Based on Letourneau's misconduct, and the aggravating circumstances found, the referee recommended that Letourneau be suspended indefinitely with no right to apply for reinstatement for one year. The referee also recommended that Letourneau be permitted to reapply only if he had sought professional help to address his chronic inability to perform his duties in a timely manner and proves that he understands the root causes of his problem and has satisfactorily remedied it. We do not formally adopt the recommendation that Letourneau seek professional help as a requirement of his discipline. Before any attorney may be reinstated, he must meet the standards for reinstatement. These standards include an acknowledgement of wrongdoing and indication that there has been a change of heart.
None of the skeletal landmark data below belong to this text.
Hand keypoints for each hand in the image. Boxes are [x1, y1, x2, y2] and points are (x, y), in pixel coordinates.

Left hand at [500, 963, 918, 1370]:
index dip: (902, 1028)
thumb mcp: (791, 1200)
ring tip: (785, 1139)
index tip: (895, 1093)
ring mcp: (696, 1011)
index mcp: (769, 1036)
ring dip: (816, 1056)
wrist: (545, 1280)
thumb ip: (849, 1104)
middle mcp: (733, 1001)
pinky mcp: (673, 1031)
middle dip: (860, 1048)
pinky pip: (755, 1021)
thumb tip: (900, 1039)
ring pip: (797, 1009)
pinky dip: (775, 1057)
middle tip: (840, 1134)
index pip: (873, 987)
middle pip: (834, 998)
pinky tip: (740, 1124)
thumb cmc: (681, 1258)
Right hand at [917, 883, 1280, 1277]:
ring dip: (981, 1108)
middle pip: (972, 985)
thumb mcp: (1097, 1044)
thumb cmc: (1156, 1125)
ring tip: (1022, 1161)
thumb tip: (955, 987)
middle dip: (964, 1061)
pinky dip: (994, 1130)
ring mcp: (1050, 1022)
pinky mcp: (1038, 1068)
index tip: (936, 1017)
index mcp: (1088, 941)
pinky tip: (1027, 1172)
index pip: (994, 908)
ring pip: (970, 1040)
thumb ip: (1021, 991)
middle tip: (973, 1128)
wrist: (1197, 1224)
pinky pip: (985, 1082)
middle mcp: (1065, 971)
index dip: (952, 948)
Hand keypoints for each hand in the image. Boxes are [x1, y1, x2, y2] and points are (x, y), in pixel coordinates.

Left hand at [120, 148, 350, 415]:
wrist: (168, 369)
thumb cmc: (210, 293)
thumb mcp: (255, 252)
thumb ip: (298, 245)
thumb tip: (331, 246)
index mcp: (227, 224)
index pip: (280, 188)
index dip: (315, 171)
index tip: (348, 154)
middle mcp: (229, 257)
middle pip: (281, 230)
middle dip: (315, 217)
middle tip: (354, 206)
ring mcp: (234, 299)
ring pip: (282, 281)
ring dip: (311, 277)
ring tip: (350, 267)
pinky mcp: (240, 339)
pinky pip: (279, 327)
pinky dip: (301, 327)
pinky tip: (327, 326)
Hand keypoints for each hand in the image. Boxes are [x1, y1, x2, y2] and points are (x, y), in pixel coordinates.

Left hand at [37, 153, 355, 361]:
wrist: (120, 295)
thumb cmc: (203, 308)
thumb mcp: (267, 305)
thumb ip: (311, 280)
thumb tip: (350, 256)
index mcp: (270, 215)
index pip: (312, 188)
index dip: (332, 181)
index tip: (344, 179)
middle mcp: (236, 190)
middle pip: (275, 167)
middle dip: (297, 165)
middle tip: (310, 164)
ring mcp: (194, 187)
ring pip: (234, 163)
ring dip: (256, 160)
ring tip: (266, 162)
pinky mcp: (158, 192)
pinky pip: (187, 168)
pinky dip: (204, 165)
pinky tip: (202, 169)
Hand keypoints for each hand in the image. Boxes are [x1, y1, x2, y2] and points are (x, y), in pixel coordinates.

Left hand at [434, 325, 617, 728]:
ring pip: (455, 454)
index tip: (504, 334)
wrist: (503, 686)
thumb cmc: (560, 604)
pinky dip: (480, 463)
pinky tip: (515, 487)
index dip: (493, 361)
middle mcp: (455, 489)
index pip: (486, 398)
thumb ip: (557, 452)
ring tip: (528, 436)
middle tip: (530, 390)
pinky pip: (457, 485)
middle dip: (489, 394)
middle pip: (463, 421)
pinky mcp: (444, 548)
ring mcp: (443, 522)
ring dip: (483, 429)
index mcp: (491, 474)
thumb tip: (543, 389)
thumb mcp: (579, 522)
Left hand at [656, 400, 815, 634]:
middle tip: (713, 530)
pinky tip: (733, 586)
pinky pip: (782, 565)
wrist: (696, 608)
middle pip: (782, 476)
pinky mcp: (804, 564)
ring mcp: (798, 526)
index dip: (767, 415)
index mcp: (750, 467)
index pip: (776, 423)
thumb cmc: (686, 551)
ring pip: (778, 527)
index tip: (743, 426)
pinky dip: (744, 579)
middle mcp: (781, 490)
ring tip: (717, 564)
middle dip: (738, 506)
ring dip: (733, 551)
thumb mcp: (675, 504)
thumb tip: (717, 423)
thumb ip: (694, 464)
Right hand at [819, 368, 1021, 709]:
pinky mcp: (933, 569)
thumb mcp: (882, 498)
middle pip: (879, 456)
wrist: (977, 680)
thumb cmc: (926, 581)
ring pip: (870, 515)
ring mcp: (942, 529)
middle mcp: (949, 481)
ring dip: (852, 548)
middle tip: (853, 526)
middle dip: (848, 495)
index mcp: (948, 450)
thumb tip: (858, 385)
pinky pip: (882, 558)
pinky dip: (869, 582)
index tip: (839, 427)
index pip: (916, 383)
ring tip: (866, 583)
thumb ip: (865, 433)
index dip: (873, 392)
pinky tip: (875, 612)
Given the record before us, we see no compelling reason to otherwise deviate from the referee's recommendation.
Accordingly, we order that:
1. Respondent Dennis R. Letourneau be indefinitely suspended from the practice of law, effective 14 days after the filing of this order, and that he be ineligible to petition for reinstatement for a minimum of one year from the effective date of the suspension.
2. Letourneau shall comply with the requirements of Rule 26, RLPR (requiring notice of suspension to clients, opposing counsel, and tribunals).
3. If Letourneau seeks reinstatement, he shall comply with the requirements of Rule 18(a)-(c), RLPR.
4. Letourneau shall pay $900 in costs pursuant to Rule 24, RLPR.
So ordered.
Minn. R. Prof. Conduct 1.4. Before 2005, Rule 1.4(a) stated: "A lawyer shall keep a client reasonably informed about the status of a matter and promptly comply with reasonable requests for information." Minn. R. Prof. Conduct 1.4(a) (2004).